╔══
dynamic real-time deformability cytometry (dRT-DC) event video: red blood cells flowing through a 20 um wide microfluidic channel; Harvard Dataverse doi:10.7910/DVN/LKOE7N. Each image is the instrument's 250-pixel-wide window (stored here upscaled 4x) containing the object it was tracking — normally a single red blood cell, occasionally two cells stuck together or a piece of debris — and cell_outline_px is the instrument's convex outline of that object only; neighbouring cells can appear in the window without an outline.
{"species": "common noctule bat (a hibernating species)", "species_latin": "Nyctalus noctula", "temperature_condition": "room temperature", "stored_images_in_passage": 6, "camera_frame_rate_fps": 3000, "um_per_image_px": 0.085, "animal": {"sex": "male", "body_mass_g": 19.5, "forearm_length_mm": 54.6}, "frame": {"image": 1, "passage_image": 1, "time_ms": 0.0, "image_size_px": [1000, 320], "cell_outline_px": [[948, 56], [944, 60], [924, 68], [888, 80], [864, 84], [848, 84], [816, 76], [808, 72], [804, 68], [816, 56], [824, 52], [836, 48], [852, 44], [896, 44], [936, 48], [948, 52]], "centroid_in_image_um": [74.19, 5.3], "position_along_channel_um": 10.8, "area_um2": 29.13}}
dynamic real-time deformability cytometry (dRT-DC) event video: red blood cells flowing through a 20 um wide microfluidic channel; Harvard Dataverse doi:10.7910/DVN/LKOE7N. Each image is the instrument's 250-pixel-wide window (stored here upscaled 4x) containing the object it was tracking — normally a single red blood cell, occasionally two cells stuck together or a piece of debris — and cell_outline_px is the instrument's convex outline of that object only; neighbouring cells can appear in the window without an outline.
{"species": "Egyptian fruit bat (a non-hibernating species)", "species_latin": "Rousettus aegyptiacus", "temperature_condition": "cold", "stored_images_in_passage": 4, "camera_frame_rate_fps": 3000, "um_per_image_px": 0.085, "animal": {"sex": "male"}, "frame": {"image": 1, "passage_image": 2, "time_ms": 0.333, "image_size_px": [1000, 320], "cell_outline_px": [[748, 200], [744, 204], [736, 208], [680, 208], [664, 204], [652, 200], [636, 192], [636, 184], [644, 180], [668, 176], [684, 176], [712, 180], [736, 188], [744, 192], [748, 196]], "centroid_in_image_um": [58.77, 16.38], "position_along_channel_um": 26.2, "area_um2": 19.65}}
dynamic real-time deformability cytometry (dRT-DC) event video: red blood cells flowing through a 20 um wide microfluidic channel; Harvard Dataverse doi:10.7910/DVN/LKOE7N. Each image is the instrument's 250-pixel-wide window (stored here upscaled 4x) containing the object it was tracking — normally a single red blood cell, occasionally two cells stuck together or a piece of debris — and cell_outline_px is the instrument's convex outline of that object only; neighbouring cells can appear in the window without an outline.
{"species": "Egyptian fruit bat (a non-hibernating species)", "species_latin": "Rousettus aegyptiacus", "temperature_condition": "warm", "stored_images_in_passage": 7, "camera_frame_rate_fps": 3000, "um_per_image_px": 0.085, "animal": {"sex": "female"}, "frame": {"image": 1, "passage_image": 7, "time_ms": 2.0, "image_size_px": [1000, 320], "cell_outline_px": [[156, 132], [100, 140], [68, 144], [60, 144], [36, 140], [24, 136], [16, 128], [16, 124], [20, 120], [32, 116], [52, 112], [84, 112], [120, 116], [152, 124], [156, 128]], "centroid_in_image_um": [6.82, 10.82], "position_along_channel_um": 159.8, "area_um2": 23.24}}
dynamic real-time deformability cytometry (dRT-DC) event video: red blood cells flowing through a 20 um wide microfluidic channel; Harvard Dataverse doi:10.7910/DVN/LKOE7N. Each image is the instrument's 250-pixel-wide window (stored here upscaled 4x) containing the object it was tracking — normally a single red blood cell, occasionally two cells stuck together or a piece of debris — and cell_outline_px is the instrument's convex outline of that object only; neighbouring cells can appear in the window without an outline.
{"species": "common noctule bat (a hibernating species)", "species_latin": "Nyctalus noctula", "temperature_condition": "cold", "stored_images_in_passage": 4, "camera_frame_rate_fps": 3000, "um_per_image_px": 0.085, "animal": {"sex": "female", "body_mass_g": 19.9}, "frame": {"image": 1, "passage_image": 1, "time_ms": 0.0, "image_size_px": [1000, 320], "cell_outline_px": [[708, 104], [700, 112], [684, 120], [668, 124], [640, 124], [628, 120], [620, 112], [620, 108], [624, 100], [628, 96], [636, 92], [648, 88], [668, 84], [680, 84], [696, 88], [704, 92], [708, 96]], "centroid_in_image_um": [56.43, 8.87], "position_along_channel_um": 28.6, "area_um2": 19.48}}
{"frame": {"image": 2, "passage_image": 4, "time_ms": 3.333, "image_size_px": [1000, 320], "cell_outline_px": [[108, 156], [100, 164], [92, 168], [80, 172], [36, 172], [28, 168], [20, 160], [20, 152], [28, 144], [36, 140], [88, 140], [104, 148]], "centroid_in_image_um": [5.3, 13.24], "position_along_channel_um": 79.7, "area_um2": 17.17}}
╚══
Challenge: Repeat each of the entries above precisely as given.

Exercise answer:
dynamic real-time deformability cytometry (dRT-DC) event video: red blood cells flowing through a 20 um wide microfluidic channel; Harvard Dataverse doi:10.7910/DVN/LKOE7N. Each image is the instrument's 250-pixel-wide window (stored here upscaled 4x) containing the object it was tracking — normally a single red blood cell, occasionally two cells stuck together or a piece of debris — and cell_outline_px is the instrument's convex outline of that object only; neighbouring cells can appear in the window without an outline.
{"species": "common noctule bat (a hibernating species)", "species_latin": "Nyctalus noctula", "temperature_condition": "room temperature", "stored_images_in_passage": 6, "camera_frame_rate_fps": 3000, "um_per_image_px": 0.085, "animal": {"sex": "male", "body_mass_g": 19.5, "forearm_length_mm": 54.6}, "frame": {"image": 1, "passage_image": 1, "time_ms": 0.0, "image_size_px": [1000, 320], "cell_outline_px": [[948, 56], [944, 60], [924, 68], [888, 80], [864, 84], [848, 84], [816, 76], [808, 72], [804, 68], [816, 56], [824, 52], [836, 48], [852, 44], [896, 44], [936, 48], [948, 52]], "centroid_in_image_um": [74.19, 5.3], "position_along_channel_um": 10.8, "area_um2": 29.13}}
dynamic real-time deformability cytometry (dRT-DC) event video: red blood cells flowing through a 20 um wide microfluidic channel; Harvard Dataverse doi:10.7910/DVN/LKOE7N. Each image is the instrument's 250-pixel-wide window (stored here upscaled 4x) containing the object it was tracking — normally a single red blood cell, occasionally two cells stuck together or a piece of debris — and cell_outline_px is the instrument's convex outline of that object only; neighbouring cells can appear in the window without an outline.
{"species": "Egyptian fruit bat (a non-hibernating species)", "species_latin": "Rousettus aegyptiacus", "temperature_condition": "cold", "stored_images_in_passage": 4, "camera_frame_rate_fps": 3000, "um_per_image_px": 0.085, "animal": {"sex": "male"}, "frame": {"image": 1, "passage_image": 2, "time_ms": 0.333, "image_size_px": [1000, 320], "cell_outline_px": [[748, 200], [744, 204], [736, 208], [680, 208], [664, 204], [652, 200], [636, 192], [636, 184], [644, 180], [668, 176], [684, 176], [712, 180], [736, 188], [744, 192], [748, 196]], "centroid_in_image_um": [58.77, 16.38], "position_along_channel_um": 26.2, "area_um2": 19.65}}
dynamic real-time deformability cytometry (dRT-DC) event video: red blood cells flowing through a 20 um wide microfluidic channel; Harvard Dataverse doi:10.7910/DVN/LKOE7N. Each image is the instrument's 250-pixel-wide window (stored here upscaled 4x) containing the object it was tracking — normally a single red blood cell, occasionally two cells stuck together or a piece of debris — and cell_outline_px is the instrument's convex outline of that object only; neighbouring cells can appear in the window without an outline.
{"species": "Egyptian fruit bat (a non-hibernating species)", "species_latin": "Rousettus aegyptiacus", "temperature_condition": "warm", "stored_images_in_passage": 7, "camera_frame_rate_fps": 3000, "um_per_image_px": 0.085, "animal": {"sex": "female"}, "frame": {"image": 1, "passage_image": 7, "time_ms": 2.0, "image_size_px": [1000, 320], "cell_outline_px": [[156, 132], [100, 140], [68, 144], [60, 144], [36, 140], [24, 136], [16, 128], [16, 124], [20, 120], [32, 116], [52, 112], [84, 112], [120, 116], [152, 124], [156, 128]], "centroid_in_image_um": [6.82, 10.82], "position_along_channel_um": 159.8, "area_um2": 23.24}}
dynamic real-time deformability cytometry (dRT-DC) event video: red blood cells flowing through a 20 um wide microfluidic channel; Harvard Dataverse doi:10.7910/DVN/LKOE7N. Each image is the instrument's 250-pixel-wide window (stored here upscaled 4x) containing the object it was tracking — normally a single red blood cell, occasionally two cells stuck together or a piece of debris — and cell_outline_px is the instrument's convex outline of that object only; neighbouring cells can appear in the window without an outline.
{"species": "common noctule bat (a hibernating species)", "species_latin": "Nyctalus noctula", "temperature_condition": "cold", "stored_images_in_passage": 4, "camera_frame_rate_fps": 3000, "um_per_image_px": 0.085, "animal": {"sex": "female", "body_mass_g": 19.9}, "frame": {"image": 1, "passage_image": 1, "time_ms": 0.0, "image_size_px": [1000, 320], "cell_outline_px": [[708, 104], [700, 112], [684, 120], [668, 124], [640, 124], [628, 120], [620, 112], [620, 108], [624, 100], [628, 96], [636, 92], [648, 88], [668, 84], [680, 84], [696, 88], [704, 92], [708, 96]], "centroid_in_image_um": [56.43, 8.87], "position_along_channel_um": 28.6, "area_um2": 19.48}}
{"frame": {"image": 2, "passage_image": 4, "time_ms": 3.333, "image_size_px": [1000, 320], "cell_outline_px": [[108, 156], [100, 164], [92, 168], [80, 172], [36, 172], [28, 168], [20, 160], [20, 152], [28, 144], [36, 140], [88, 140], [104, 148]], "centroid_in_image_um": [5.3, 13.24], "position_along_channel_um": 79.7, "area_um2": 17.17}}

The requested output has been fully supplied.